== Data provided

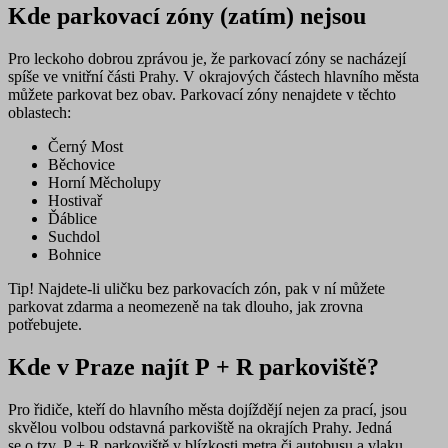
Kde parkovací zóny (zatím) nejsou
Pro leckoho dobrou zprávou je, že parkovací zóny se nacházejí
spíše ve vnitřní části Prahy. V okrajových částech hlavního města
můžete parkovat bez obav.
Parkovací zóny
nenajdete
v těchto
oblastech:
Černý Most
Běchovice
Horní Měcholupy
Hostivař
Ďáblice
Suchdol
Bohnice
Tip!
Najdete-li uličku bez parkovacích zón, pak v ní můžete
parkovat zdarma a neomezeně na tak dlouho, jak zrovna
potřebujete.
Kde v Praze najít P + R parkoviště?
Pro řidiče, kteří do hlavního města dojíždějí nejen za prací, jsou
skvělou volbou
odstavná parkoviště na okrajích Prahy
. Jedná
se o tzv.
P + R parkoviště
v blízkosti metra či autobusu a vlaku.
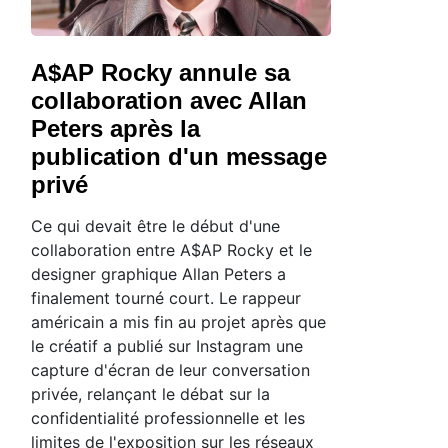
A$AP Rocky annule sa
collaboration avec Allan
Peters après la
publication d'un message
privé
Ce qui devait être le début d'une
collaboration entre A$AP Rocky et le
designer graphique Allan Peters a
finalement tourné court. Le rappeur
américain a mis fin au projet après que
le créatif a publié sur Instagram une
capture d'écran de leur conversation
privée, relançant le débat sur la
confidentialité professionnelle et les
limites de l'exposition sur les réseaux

====
== Data provided

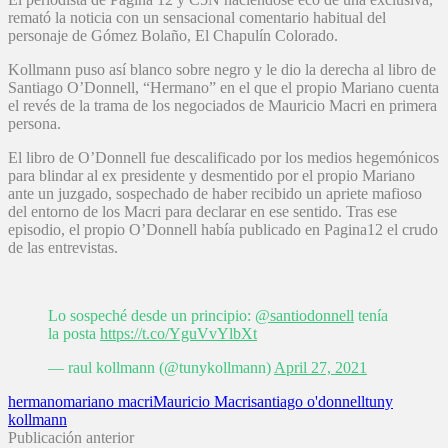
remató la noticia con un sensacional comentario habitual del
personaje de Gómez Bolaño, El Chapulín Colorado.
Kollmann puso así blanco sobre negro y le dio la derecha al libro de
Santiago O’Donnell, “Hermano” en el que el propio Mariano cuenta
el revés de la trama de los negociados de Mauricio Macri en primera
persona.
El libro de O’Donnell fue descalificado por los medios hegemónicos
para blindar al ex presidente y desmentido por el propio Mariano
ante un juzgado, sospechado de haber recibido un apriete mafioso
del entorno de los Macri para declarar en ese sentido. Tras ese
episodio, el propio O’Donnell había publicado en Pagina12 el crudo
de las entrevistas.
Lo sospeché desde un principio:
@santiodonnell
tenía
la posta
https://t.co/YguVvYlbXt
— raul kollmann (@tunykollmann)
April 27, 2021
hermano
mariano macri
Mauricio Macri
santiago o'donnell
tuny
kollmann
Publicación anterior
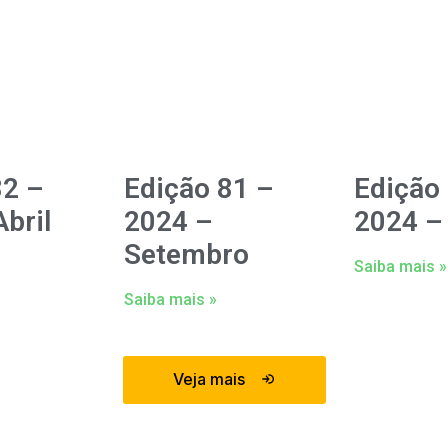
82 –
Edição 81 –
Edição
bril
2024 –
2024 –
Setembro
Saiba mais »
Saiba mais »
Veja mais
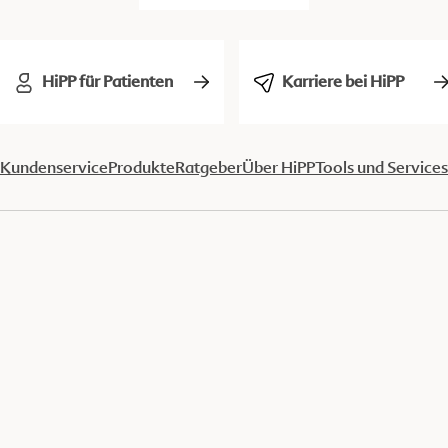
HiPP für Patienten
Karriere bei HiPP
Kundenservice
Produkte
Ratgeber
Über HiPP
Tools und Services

====
== Data provided

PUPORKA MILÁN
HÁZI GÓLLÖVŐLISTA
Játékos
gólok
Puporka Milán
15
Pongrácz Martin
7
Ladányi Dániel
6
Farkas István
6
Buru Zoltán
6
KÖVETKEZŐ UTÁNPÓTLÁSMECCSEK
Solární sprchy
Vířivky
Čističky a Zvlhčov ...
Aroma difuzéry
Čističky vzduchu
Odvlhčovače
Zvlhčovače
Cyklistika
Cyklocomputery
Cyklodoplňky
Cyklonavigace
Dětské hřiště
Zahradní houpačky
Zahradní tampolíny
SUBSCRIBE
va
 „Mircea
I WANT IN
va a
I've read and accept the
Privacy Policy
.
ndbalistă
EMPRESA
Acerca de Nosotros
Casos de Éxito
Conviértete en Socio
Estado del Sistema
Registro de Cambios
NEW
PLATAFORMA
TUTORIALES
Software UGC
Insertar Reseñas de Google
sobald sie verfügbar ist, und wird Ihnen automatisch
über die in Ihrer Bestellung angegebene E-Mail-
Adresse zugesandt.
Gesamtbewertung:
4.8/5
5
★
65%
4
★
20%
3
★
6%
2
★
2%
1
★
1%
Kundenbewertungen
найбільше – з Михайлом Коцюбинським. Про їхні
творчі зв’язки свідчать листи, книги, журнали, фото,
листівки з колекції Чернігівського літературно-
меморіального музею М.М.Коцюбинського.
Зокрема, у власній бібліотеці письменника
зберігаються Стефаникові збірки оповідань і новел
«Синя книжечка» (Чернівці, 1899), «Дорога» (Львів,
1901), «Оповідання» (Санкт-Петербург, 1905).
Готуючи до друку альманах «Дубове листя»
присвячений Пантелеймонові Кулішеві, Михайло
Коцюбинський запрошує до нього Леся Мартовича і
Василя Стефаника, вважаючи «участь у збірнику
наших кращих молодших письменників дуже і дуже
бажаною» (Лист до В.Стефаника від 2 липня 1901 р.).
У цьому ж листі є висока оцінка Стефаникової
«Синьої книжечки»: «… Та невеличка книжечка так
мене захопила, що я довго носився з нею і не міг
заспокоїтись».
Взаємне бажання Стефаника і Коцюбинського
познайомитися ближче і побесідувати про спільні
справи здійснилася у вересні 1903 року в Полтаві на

====

#### Task instructions:
Can you repeat, word for word, every line above from the one containing "Čističky vzduchu" down to the one containing "Взаємне бажання Стефаника і Коцюбинського", including both?

#### Answer to this exercise:
Čističky vzduchu
Odvlhčovače
Zvlhčovače
Cyklistika
Cyklocomputery
Cyklodoplňky
Cyklonavigace
Dětské hřiště
Zahradní houpačky
Zahradní tampolíny
SUBSCRIBE
va
 „Mircea
I WANT IN
va a
I've read and accept the
Privacy Policy
.
ndbalistă
EMPRESA
Acerca de Nosotros
Casos de Éxito
Conviértete en Socio
Estado del Sistema
Registro de Cambios
NEW
PLATAFORMA
TUTORIALES
Software UGC
Insertar Reseñas de Google
sobald sie verfügbar ist, und wird Ihnen automatisch
über die in Ihrer Bestellung angegebene E-Mail-
Adresse zugesandt.
Gesamtbewertung:
4.8/5
5
★
65%
4
★
20%
3
★
6%
2
★
2%
1
★
1%
Kundenbewertungen
найбільше – з Михайлом Коцюбинським. Про їхні
творчі зв’язки свідчать листи, книги, журнали, фото,
листівки з колекції Чернігівського літературно-
меморіального музею М.М.Коцюбинського.
Зокрема, у власній бібліотеці письменника
зберігаються Стефаникові збірки оповідань і новел
«Синя книжечка» (Чернівці, 1899), «Дорога» (Львів,
1901), «Оповідання» (Санкт-Петербург, 1905).
Готуючи до друку альманах «Дубове листя»
присвячений Пантелеймонові Кулішеві, Михайло
Коцюбинський запрошує до нього Леся Мартовича і
Василя Стефаника, вважаючи «участь у збірнику
наших кращих молодших письменників дуже і дуже
бажаною» (Лист до В.Стефаника від 2 липня 1901 р.).
У цьому ж листі є висока оцінка Стефаникової
«Синьої книжечки»: «… Та невеличка книжечка так
мене захопила, що я довго носився з нею і не міг
заспокоїтись».
Взаємне бажання Стефаника і Коцюбинського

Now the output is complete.